◆ Extrait ◆
▶
Agricultrices à petite échelle, pas propriétaires de fermes agricoles
En Afrique, de nombreuses femmes agricultrices à petite échelle dépendent de l’accès au foncier pour augmenter leur production. Si le pourcentage moyen d’accès des femmes au foncier est d’environ 30% comme susmentionné, les disparités hommes-femmes sont plus marquées dans certains pays que dans d’autres. Selon un article d’Atlantic Council paru en avril 2023, la disparité dans la propriété foncière découle en partie des lois successorales.
« Dans certains des pays en insécurité alimentaire, l’héritage joue un rôle prépondérant dans la détermination de la propriété foncière. Certaines lois successorales dans la région sont, ou étaient initialement, patriarcales, favorisant les hommes dans la répartition des biens », indique le think tank.
Dans un entretien accordé à Agence Ecofin en marge de la CLPA 2023, Yaram Fall, présidente du Collège national des femmes du Cadre national de concertation des ruraux (CNCR) au Sénégal explique la situation dans son pays. Selon elle, il n’y a pas de discrimination hommes femmes au niveau de la loi, celle-ci indiquant qu’il faut « donner la terre à ceux ou celles qui en demandent ».
Si son organisation milite pour sensibiliser les femmes à une prise de conscience de leur droit d’accès à la terre, elle indique cependant qu’elle rencontre des difficultés dans certaines zones du pays, le Sénégal étant fortement traditionaliste. Dans ces zones, certains continuent de dire que la femme n’a pas le droit de posséder la terre, elle peut simplement la demander pour cultiver, et cette culture doit servir uniquement à nourrir la famille, pas au commerce.
Au Sénégal, certains continuent de dire que la femme n’a pas le droit de posséder la terre, elle peut simplement la demander pour cultiver, et cette culture doit servir uniquement à nourrir la famille, pas au commerce.
Aussi, apprend-on, certains chefs de village continuent de chasser les délégations de sensibilisation des femmes, sous prétexte, qu’elles « perturbent l’hégémonie familiale ». Dans certaines familles, des pères louent des lopins de terre à leurs femmes pour la culture alors que la production est destinée à nourrir la même famille.
Une étude lue par l’Agence Ecofin dans le cadre de ce dossier va dans le même sens que les explications de Mme Fall. On y apprend qu’à peine 15% des femmes ont accès au foncier au Sénégal et que les femmes ayant accès au foncier ne possèdent aucun acte de propriété sur les terres qui leur appartiennent. Par ailleurs, elles ont davantage recours à l’emprunt pour accéder à la terre que d’autres groupes d’exploitants.
Des initiatives pour changer la donne
Si la question de l’accès des femmes au foncier agricole fait couler beaucoup d’encre dans la plupart des pays africains, il faut noter que des efforts sont consentis par les ONG, les États, les organisations régionales et les autres parties prenantes pour changer la donne. Selon Josefa Leonel Correia Sacko, Commissaire en charge de l’Agriculture, du Développement rural, de l’Économie bleue et de l’Environnement durable, de la Commission de l’UA, l’engagement envers la sécurisation des droits fonciers des femmes a attiré une attention significative et s’est traduit par des actions concrètes dans divers États membres.
◀
◆ Consigne 1 ◆
D'après l'extrait sur l'accès des femmes au foncier agricole en Afrique, quelle part des femmes a accès au foncier au Sénégal selon l'étude lue par l'Agence Ecofin ?
◆ Consigne 2 ◆
Rédigez la suite de l'extrait sur l'accès des femmes au foncier agricole en Afrique, en reprenant après sa dernière phrase.

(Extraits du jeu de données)
▶
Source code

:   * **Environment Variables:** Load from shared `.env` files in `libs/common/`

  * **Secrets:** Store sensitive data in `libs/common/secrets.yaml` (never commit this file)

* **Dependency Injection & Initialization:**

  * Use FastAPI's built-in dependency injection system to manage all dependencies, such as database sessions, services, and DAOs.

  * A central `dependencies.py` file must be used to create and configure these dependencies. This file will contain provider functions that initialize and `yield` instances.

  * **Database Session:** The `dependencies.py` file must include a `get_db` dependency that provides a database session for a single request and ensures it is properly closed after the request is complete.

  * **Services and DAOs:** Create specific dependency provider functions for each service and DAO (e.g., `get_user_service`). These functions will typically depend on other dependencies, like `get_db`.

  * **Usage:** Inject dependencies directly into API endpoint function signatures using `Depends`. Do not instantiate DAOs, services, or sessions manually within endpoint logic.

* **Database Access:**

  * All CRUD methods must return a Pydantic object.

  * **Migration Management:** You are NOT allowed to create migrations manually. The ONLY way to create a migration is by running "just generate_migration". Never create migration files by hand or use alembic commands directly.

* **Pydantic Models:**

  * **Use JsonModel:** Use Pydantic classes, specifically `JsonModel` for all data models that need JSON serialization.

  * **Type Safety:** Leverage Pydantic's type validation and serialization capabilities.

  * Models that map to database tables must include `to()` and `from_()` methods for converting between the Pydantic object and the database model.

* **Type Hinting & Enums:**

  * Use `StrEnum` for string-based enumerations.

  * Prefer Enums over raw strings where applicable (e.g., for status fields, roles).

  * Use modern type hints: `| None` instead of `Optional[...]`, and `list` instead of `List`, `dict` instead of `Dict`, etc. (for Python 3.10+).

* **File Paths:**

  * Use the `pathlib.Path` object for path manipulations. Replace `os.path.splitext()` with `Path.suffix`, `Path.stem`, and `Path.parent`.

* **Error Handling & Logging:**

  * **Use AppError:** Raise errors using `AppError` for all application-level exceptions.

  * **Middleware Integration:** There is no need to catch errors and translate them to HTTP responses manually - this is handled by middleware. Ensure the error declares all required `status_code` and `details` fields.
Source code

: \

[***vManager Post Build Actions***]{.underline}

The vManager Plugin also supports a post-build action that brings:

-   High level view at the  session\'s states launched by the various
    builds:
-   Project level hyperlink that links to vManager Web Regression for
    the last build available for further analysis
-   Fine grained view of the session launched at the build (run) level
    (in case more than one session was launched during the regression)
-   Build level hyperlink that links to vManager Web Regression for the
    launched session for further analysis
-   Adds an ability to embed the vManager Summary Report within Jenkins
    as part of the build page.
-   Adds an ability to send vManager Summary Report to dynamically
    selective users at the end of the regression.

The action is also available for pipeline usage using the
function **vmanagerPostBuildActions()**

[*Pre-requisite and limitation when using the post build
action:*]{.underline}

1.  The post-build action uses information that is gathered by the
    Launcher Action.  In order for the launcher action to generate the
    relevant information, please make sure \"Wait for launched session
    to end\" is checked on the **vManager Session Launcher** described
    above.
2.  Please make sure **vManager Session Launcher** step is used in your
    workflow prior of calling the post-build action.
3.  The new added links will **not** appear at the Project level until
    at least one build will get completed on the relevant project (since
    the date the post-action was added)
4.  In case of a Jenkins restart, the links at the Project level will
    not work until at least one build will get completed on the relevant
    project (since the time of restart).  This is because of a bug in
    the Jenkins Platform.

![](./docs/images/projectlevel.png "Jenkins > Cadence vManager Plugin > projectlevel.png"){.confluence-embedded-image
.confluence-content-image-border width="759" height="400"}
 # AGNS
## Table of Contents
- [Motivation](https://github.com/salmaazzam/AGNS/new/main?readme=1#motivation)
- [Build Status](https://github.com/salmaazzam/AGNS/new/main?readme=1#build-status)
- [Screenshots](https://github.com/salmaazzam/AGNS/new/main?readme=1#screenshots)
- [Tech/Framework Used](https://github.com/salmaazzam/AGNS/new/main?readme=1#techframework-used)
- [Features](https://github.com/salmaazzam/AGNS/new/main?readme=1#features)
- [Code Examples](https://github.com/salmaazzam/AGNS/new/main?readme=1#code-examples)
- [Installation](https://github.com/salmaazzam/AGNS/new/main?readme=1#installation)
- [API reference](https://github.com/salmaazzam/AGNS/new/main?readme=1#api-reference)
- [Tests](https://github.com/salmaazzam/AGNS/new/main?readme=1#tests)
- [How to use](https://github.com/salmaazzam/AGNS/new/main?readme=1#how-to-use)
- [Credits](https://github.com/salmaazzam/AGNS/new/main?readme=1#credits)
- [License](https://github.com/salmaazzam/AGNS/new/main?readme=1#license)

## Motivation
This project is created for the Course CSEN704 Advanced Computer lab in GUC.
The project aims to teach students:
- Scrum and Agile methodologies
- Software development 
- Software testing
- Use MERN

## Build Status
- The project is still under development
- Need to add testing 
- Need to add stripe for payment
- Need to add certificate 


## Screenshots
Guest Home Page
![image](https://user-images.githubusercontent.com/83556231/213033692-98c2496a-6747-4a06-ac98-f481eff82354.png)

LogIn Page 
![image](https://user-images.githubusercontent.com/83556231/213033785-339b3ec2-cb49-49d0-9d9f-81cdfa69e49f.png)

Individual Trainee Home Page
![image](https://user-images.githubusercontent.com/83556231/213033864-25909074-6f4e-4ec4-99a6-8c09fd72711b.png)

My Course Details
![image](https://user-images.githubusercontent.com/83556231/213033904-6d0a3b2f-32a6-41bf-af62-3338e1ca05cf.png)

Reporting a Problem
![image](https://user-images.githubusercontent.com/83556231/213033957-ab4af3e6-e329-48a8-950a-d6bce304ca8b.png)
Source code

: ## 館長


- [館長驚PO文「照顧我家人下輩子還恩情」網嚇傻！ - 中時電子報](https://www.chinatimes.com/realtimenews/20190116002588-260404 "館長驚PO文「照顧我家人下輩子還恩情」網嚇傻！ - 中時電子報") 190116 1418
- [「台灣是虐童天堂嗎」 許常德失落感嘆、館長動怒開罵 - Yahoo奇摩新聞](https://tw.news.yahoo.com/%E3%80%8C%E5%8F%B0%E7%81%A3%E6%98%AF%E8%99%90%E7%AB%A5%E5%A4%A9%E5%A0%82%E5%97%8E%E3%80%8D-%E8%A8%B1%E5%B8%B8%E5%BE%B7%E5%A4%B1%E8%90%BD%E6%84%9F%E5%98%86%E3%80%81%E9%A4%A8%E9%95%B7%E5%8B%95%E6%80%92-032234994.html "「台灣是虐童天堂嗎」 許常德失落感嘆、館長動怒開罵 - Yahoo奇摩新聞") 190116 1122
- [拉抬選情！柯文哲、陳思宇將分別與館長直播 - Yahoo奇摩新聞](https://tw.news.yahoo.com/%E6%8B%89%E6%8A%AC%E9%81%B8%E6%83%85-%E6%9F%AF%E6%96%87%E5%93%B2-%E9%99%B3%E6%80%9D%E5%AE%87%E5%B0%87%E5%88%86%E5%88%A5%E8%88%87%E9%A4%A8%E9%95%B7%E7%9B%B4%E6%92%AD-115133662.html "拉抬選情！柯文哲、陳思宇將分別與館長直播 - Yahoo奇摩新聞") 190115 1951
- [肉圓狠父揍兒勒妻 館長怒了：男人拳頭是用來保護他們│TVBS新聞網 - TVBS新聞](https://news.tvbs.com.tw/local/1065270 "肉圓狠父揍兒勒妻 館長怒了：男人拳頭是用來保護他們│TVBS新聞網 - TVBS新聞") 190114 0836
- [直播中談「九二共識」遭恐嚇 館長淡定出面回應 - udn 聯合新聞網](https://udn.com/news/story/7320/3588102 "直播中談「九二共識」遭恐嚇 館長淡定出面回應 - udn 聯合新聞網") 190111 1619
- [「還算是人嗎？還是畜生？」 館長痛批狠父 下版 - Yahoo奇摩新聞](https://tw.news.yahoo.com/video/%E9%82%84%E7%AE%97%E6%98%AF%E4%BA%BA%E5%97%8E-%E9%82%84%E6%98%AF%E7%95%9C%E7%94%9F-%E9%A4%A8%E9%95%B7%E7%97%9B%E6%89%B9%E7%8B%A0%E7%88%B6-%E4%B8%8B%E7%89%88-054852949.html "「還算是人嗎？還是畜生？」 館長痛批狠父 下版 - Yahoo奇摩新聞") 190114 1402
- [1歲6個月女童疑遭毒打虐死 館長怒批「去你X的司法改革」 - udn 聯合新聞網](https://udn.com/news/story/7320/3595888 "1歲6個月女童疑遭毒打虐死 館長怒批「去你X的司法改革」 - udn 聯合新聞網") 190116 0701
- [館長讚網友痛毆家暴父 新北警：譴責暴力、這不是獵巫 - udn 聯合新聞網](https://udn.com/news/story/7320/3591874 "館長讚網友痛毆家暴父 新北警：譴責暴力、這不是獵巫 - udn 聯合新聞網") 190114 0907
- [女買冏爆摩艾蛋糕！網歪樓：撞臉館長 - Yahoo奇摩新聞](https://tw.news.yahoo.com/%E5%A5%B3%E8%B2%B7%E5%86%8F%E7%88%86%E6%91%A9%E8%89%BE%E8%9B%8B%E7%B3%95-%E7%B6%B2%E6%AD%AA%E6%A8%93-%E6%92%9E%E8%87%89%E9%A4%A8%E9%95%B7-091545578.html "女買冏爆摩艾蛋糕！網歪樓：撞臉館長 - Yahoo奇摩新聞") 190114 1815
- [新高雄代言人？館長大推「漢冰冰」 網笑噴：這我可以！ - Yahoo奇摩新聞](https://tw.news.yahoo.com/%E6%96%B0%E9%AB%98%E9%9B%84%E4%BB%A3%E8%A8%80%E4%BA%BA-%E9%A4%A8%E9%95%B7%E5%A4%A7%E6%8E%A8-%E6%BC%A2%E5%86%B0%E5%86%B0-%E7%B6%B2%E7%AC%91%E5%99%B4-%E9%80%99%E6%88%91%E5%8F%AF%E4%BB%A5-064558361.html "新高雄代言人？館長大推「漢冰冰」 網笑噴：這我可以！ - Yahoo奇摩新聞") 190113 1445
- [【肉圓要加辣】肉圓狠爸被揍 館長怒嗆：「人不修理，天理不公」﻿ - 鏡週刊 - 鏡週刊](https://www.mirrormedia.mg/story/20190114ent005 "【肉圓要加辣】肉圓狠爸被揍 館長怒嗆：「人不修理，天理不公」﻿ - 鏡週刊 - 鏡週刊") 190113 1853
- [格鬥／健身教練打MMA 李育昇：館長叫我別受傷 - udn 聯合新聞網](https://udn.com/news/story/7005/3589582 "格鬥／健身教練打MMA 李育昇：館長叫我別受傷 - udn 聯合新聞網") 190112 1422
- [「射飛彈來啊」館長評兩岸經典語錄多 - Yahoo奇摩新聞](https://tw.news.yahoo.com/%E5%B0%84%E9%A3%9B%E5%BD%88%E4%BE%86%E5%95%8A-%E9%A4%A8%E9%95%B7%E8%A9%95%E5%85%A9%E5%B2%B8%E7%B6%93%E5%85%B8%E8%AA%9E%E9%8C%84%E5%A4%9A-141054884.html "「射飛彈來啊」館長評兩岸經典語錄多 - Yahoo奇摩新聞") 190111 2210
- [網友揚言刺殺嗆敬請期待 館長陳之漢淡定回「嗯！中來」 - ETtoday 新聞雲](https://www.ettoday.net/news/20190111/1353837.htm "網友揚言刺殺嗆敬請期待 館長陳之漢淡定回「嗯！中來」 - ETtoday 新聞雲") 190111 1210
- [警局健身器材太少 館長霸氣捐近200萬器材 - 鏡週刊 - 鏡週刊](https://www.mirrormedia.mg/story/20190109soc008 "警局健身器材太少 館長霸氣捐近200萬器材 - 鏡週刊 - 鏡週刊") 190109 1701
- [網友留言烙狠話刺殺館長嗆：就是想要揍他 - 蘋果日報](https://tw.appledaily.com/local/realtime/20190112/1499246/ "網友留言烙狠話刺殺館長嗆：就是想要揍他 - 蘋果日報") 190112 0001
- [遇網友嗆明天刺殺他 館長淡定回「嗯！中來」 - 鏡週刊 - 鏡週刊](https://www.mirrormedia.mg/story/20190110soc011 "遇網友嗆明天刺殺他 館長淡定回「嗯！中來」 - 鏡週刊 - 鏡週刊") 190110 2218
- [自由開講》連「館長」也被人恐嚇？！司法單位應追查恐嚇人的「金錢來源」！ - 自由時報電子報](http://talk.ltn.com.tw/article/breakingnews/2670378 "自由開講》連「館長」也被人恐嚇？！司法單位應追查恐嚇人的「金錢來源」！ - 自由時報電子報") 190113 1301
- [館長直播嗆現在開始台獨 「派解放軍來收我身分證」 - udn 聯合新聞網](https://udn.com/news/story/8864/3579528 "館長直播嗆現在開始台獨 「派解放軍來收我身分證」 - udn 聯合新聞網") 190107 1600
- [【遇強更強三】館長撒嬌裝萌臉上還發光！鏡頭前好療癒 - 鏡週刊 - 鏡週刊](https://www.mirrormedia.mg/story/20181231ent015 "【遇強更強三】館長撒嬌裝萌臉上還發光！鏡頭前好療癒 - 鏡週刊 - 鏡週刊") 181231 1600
◀
◆ Réponse 1 ◆
À peine 15 % des femmes.

◆ Réponse 2 ◆
« Des efforts louables ont été déployés en Tanzanie, en République démocratique du Congo, en Guinée et au Malawi pour élever les droits fonciers des femmes dans les politiques et les lois, et prendre des mesures pour remédier aux lacunes identifiées. Grâce à des interventions politiques ciblées, des réformes juridiques et des campagnes de sensibilisation, nous avons observé des progrès tangibles dans l’élévation du statut des femmes en tant qu’actrices clés dans la gouvernance foncière […] », a-t-elle déclaré à la CLPA 2023.
« Des efforts louables ont été déployés en Tanzanie, en République démocratique du Congo, en Guinée et au Malawi pour élever les droits fonciers des femmes dans les politiques et les lois, et prendre des mesures pour remédier aux lacunes identifiées. »
En 2016, il faut rappeler que l’UA a lancé une campagne visant à attribuer 30 % des terres aux femmes africaines d’ici 2025 pour la transformation économique de l’Afrique. Pour Leontine Kanziemo, Conseillère en gestion des ressources naturelles de la BAD, les gouvernements devraient continuer à investir dans le soutien aux agricultrices.
« Après le lancement du Protocole de Maputo en 2003, les gouvernements africains ont convenu que les pays consacreraient 10 % de leurs dépenses publiques à l’agriculture pour augmenter la productivité agricole. L’investissement dans l’agriculture signifie permettre aux agricultrices de surmonter les obstacles auxquels elles sont confrontées et de les soutenir pour renforcer leurs capacités et accéder aux marchés », a-t-elle indiqué.
L’accès au foncier agricole, mais pas que…
Les différentes initiatives pour impulser du changement en ce qui concerne l’accès des femmes aux terres ont certes aidé à améliorer la situation sur le continent, mais ces améliorations peuvent être encore plus grandes. Dans l’entretien accordé à Agence Ecofin en marge de la CLPA 2023, Yaram Fall a appelé les différentes parties prenantes à aller au-delà du simple slogan « accès des femmes à la terre ».
Elle a indiqué qu’il faut assurer la formation des femmes, les sensibiliser sur les procédures d’obtention, parce que ça leur permettrait de connaître les chemins et les stratégies pour accéder au foncier.
De plus, le but ne doit pas être seulement d’augmenter l’accès des femmes au foncier, mais de se soucier aussi de leur donner les moyens et les outils nécessaires pour assurer la mise en valeur. Au Sénégal par exemple, explique-t-elle, d’autres problèmes se posent comme la qualité des terres agricoles accordées aux femmes (certaines terres ont trop de sel), ou encore l’accessibilité aux terres (certaines terres agricoles se trouvent très loin des ménages).
Ce dernier point soulève la question de l’accès au financement ou de l’autonomisation financière des femmes, tout aussi importante que l’accès au foncier agricole.
« Posséder des terres va de pair avec l’accès aux services financiers. Dans les pays de ces régions en insécurité alimentaire en Afrique, les agriculteurs doivent avoir des titres de propriété pour accéder au crédit nécessaire pour accroître la productivité agricole […]. Cependant, tout comme les droits des femmes à posséder des terres sont entravés dans certains pays, leurs droits à l’entreprise le sont parfois également », indique à juste titre l’article d’Atlantic Council évoqué plus haut.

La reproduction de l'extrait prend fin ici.